WHAT TO PRODUCE: Pull every line from the records that has the word "root" in it.

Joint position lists
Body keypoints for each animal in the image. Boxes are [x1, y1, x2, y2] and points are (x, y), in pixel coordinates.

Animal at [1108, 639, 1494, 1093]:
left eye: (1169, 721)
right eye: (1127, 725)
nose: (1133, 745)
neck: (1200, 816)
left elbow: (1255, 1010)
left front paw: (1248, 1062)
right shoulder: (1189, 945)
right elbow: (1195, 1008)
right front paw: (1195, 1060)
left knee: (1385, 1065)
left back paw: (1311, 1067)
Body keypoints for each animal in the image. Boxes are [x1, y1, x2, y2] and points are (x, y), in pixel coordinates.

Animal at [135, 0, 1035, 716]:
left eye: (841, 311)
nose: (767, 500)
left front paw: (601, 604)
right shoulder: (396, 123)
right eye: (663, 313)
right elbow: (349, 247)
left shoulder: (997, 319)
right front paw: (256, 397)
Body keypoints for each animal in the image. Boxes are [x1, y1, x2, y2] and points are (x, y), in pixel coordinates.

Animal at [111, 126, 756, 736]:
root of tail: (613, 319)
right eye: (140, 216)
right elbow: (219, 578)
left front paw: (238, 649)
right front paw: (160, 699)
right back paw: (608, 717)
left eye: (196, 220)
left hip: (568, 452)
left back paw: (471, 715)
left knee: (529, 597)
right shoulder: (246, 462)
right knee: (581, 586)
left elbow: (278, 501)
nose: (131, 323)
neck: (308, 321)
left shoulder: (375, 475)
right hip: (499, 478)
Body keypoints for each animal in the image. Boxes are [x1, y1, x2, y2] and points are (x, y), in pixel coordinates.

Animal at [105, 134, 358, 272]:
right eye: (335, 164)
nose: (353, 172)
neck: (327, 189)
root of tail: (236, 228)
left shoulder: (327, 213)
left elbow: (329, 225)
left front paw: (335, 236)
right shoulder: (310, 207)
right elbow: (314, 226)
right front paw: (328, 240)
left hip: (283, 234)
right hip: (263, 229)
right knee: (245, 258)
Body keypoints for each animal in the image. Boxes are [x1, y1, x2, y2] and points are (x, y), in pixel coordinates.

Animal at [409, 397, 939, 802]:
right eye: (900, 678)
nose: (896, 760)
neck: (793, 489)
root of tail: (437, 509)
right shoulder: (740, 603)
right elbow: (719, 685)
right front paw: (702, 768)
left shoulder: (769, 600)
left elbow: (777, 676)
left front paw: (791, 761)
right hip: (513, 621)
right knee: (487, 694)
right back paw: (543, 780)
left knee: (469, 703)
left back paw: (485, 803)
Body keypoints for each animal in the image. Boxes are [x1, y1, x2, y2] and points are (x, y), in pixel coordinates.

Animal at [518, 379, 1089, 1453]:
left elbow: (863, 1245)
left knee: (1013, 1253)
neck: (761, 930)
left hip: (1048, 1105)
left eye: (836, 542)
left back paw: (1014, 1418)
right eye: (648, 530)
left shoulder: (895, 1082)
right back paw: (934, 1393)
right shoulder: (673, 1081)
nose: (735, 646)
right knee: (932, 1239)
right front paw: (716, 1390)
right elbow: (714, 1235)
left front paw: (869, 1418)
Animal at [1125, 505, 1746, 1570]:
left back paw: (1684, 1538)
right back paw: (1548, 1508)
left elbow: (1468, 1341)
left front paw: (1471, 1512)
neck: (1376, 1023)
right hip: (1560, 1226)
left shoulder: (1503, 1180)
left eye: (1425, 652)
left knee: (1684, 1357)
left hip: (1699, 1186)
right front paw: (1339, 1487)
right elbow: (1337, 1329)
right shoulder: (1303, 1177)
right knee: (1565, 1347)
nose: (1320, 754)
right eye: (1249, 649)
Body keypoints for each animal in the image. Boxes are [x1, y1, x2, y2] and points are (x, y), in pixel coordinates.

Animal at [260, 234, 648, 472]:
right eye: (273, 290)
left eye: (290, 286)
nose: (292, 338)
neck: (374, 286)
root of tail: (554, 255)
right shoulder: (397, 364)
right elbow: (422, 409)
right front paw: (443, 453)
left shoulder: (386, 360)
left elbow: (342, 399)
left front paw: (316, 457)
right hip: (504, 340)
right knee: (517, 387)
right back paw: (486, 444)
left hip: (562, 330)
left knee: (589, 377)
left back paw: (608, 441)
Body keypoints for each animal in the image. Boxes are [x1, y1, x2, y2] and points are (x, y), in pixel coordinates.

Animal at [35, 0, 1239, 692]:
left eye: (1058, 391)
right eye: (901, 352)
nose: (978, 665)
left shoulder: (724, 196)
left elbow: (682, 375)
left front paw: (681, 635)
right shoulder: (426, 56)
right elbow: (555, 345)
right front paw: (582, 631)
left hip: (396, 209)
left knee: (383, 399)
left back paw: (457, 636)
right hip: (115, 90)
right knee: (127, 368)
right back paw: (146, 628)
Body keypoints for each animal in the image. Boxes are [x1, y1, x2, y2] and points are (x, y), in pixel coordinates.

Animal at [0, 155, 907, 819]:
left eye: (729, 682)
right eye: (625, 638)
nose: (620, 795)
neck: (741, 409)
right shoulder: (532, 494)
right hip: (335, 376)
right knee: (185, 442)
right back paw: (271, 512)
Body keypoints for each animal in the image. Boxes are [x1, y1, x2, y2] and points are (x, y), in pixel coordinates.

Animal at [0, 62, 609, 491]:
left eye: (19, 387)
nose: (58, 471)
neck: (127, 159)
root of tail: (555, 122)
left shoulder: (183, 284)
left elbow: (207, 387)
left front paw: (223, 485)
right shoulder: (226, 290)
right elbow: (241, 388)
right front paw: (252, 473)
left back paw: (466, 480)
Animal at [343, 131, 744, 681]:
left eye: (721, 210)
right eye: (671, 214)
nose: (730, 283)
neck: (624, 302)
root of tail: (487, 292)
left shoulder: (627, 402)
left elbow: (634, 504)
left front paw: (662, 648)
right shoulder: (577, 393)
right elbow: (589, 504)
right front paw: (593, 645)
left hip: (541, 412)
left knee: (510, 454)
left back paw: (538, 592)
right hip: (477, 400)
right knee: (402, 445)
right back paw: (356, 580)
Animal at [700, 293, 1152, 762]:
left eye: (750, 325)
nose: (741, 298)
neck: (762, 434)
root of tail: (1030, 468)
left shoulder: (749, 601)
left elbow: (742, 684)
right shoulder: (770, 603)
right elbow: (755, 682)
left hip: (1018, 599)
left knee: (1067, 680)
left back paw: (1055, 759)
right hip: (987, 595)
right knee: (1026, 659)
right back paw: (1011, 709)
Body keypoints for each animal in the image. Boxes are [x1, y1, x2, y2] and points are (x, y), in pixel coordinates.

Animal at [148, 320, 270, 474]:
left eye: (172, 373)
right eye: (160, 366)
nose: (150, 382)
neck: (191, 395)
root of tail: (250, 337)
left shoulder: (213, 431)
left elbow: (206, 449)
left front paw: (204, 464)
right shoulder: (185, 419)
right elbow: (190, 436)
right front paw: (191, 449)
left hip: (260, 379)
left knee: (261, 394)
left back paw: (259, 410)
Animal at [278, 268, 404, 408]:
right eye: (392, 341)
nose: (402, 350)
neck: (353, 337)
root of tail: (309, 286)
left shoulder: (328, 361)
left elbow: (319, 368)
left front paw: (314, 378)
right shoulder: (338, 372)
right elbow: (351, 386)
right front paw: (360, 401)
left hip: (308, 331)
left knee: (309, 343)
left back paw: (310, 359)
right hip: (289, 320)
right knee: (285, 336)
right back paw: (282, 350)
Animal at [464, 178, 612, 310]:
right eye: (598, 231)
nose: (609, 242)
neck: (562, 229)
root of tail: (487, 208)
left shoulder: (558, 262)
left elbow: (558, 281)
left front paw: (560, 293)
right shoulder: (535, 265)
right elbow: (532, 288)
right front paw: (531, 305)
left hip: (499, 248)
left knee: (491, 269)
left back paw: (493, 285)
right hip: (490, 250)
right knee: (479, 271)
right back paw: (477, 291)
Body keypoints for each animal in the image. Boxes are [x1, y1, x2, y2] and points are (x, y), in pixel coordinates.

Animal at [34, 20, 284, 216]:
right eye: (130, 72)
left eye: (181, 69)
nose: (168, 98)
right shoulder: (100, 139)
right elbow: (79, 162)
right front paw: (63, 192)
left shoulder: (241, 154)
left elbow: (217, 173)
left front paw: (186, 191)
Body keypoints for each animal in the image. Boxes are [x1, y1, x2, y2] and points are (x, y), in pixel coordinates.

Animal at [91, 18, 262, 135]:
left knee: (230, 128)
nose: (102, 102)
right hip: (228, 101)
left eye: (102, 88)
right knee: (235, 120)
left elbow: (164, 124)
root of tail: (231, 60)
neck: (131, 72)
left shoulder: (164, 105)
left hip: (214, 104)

RESULT FOR THIS TASK:
root of tail: (613, 319)
root of tail: (236, 228)
root of tail: (437, 509)
root of tail: (554, 255)
root of tail: (555, 122)
root of tail: (487, 292)
root of tail: (1030, 468)
root of tail: (250, 337)
root of tail: (309, 286)
root of tail: (487, 208)
root of tail: (231, 60)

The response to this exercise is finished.